* _Task_
From the data below, print the stretch of lines from the one containing "บรรยากาศอบอวลเ" through the one containing "คณพันธ์ ปุ้ยตระกูล, ข้าวตัง-ธนวัฒน์", keeping every character unchanged. Include both end lines and nothing else.

* _Dataset entries_
========================================

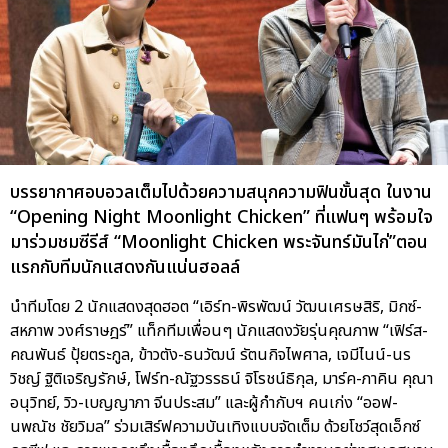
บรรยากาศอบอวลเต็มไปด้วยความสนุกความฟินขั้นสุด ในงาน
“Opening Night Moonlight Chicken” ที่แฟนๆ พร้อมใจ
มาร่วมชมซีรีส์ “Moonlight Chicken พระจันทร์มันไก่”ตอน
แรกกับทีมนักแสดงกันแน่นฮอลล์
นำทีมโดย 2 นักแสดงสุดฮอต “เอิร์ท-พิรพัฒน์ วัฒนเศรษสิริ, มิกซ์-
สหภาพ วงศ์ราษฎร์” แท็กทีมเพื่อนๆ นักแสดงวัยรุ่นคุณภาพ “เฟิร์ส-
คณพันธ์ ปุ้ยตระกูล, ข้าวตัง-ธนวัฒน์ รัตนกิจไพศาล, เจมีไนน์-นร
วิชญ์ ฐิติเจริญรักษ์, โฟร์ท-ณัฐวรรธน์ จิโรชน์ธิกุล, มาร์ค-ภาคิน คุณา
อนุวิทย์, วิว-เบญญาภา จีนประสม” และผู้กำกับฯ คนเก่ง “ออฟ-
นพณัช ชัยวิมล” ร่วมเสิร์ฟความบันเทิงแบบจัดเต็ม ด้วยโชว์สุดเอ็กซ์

========================================

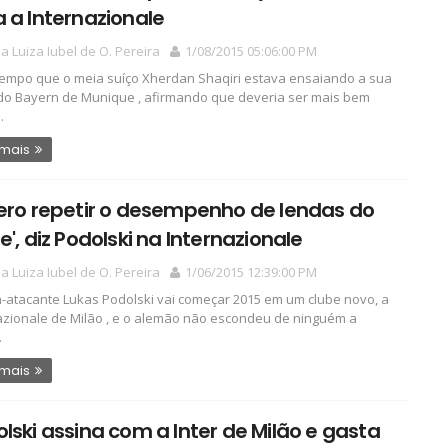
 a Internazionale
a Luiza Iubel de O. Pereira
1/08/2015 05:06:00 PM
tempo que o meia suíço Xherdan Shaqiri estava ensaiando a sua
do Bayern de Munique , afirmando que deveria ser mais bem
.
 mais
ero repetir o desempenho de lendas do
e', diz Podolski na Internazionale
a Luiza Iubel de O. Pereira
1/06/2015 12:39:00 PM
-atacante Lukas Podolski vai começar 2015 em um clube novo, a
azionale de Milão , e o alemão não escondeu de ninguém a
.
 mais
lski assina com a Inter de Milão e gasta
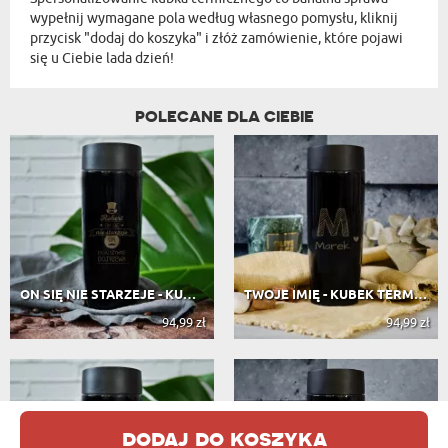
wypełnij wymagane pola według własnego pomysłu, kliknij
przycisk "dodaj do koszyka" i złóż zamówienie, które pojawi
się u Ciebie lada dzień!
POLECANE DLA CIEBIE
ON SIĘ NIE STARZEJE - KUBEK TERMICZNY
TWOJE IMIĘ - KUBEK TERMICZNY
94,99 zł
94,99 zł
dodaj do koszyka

========================================

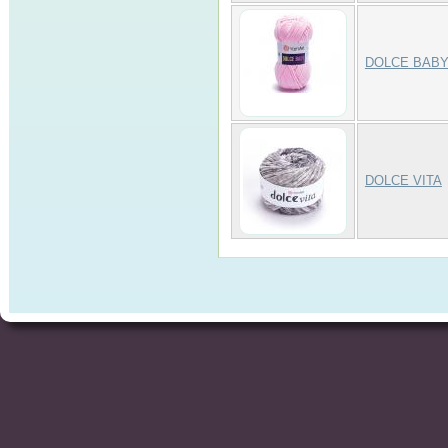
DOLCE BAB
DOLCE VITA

========================================

* _Result for this task_
บรรยากาศอบอวลเต็มไปด้วยความสนุกความฟินขั้นสุด ในงาน
“Opening Night Moonlight Chicken” ที่แฟนๆ พร้อมใจ
มาร่วมชมซีรีส์ “Moonlight Chicken พระจันทร์มันไก่”ตอน
แรกกับทีมนักแสดงกันแน่นฮอลล์
นำทีมโดย 2 นักแสดงสุดฮอต “เอิร์ท-พิรพัฒน์ วัฒนเศรษสิริ, มิกซ์-
สหภาพ วงศ์ราษฎร์” แท็กทีมเพื่อนๆ นักแสดงวัยรุ่นคุณภาพ “เฟิร์ส-
คณพันธ์ ปุ้ยตระกูล, ข้าวตัง-ธนวัฒน์ รัตนกิจไพศาล, เจมีไนน์-นร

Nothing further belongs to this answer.